24 Hours of Zolder
- Venue: Circuit Zolder
- First race: 1977
- Duration: 24 Hours
- Most wins (driver): Bert Longin (7)
- Most wins (team): GLPK Carsport (8)
- Most wins (manufacturer): Porsche (22)

= 24 Hours of Zolder =

Sports car and touring car endurance race

The 24 Hours of Zolder (24 uur van Zolder in Dutch) is a yearly sports car and touring car endurance race held at Circuit Zolder in Belgium.

Entries excerpted from a collection |
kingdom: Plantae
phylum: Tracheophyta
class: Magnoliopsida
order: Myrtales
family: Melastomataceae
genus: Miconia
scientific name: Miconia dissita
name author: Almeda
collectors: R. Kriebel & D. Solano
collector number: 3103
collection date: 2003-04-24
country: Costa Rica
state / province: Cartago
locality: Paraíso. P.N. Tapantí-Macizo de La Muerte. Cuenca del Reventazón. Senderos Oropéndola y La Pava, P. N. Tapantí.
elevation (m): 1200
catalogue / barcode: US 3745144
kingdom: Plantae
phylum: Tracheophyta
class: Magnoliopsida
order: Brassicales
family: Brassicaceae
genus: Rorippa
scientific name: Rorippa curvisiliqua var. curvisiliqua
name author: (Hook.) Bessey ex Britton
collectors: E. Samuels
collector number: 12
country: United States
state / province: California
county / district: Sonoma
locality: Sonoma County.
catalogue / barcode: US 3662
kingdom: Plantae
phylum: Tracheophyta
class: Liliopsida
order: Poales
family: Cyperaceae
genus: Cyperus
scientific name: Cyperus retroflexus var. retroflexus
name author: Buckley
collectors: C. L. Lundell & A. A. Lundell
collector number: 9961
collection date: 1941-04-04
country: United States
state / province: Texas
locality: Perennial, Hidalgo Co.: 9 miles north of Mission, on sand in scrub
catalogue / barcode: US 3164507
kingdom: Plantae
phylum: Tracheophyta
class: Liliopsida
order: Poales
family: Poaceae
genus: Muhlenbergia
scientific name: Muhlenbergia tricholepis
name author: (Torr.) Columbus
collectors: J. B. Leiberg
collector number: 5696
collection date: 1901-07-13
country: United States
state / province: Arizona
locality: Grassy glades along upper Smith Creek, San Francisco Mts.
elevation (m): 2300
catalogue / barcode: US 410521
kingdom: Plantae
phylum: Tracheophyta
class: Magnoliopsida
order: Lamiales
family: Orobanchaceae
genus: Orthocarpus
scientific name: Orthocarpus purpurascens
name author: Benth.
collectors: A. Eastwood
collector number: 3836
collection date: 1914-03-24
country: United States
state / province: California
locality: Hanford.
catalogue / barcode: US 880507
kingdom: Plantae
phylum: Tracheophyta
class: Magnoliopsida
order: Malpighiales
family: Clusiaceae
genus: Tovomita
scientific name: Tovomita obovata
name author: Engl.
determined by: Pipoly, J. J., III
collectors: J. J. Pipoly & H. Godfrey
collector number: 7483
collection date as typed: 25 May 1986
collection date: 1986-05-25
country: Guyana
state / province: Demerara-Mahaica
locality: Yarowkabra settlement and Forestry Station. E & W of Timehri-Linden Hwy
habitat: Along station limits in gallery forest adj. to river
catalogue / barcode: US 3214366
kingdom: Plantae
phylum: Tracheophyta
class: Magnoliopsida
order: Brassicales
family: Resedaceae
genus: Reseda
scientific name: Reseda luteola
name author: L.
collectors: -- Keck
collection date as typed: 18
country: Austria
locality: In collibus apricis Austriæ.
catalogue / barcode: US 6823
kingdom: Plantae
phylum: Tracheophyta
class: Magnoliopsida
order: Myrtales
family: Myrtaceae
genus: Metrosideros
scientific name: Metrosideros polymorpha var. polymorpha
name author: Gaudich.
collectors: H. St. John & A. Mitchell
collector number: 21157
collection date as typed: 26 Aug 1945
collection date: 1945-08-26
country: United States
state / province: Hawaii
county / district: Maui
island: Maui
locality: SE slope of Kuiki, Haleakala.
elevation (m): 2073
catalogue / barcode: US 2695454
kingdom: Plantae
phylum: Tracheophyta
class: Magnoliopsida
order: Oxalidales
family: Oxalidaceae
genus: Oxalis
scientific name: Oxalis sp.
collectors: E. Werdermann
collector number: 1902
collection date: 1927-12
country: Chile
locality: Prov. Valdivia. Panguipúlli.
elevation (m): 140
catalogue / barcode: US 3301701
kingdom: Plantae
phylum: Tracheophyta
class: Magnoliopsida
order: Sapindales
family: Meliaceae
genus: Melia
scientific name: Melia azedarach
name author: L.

To be done |
a – According to the text on the 24 Hours of Zolder, which manufacturer has won the race most often?
b – Write the next few sentences of the text on the 24 Hours of Zolder, picking up after its final sentence.

Exercise responses |
a – Porsche, with 22 wins.

b –
The race was initially held in 1977, and has run every year except for 1988. In 1989 a GT car won for the first time, and the following year the race joined the calendar of the BBL Cup, which became the Carglass Cup in 1992. The 24 Hours became part of the Belcar championship in 1997 (for a few years named Belgian GT Championship, since 2010 named Belcar Endurance Championship), continuing to be the series' yearly endurance event.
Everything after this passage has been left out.